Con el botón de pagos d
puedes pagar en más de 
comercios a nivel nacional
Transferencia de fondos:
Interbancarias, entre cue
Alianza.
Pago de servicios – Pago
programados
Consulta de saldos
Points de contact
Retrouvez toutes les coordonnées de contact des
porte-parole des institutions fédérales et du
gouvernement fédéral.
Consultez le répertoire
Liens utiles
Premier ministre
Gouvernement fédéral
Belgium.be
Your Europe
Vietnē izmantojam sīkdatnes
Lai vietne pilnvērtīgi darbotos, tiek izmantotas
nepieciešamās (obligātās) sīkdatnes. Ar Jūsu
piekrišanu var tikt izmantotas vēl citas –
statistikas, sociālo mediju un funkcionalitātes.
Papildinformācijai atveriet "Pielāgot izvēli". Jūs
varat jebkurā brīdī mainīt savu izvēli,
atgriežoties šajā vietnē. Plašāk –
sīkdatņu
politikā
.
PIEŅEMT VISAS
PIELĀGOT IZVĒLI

---------------

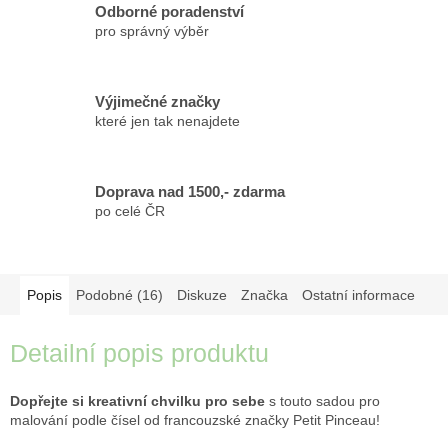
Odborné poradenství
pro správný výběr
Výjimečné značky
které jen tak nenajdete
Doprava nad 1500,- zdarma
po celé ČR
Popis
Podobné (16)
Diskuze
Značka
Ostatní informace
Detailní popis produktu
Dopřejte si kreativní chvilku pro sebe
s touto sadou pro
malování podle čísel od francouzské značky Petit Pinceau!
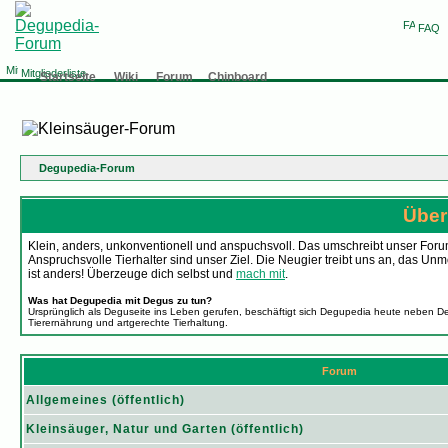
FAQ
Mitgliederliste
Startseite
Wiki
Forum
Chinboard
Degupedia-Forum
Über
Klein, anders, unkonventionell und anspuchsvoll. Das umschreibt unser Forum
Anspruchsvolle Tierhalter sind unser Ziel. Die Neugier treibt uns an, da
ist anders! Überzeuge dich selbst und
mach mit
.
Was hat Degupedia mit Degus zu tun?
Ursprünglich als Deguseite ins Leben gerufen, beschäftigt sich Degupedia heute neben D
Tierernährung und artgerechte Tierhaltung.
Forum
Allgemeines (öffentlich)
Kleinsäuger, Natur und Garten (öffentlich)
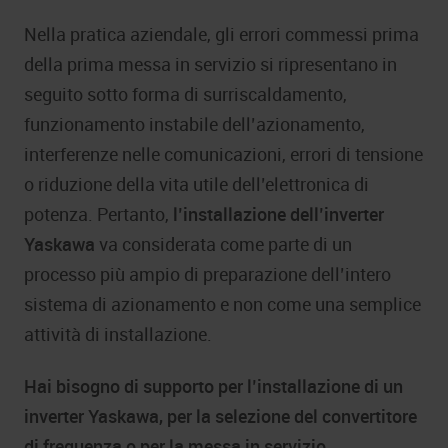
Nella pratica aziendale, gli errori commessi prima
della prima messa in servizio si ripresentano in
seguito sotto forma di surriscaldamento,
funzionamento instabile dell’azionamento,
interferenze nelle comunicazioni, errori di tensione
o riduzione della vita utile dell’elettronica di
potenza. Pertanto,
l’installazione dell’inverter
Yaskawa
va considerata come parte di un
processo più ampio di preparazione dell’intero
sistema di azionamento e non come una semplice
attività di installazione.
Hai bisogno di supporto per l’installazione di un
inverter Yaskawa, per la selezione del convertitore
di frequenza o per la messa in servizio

---------------

**YOUR TASK**
From the records above, reproduce exactly the lines from the one with "Liens utiles" to the one with "varat jebkurā brīdī", both included, and no others.

**WRITTEN SOLUTION**
Liens utiles
Premier ministre
Gouvernement fédéral
Belgium.be
Your Europe
Vietnē izmantojam sīkdatnes
Lai vietne pilnvērtīgi darbotos, tiek izmantotas
nepieciešamās (obligātās) sīkdatnes. Ar Jūsu
piekrišanu var tikt izmantotas vēl citas –
statistikas, sociālo mediju un funkcionalitātes.
Papildinformācijai atveriet "Pielāgot izvēli". Jūs
varat jebkurā brīdī mainīt savu izvēli,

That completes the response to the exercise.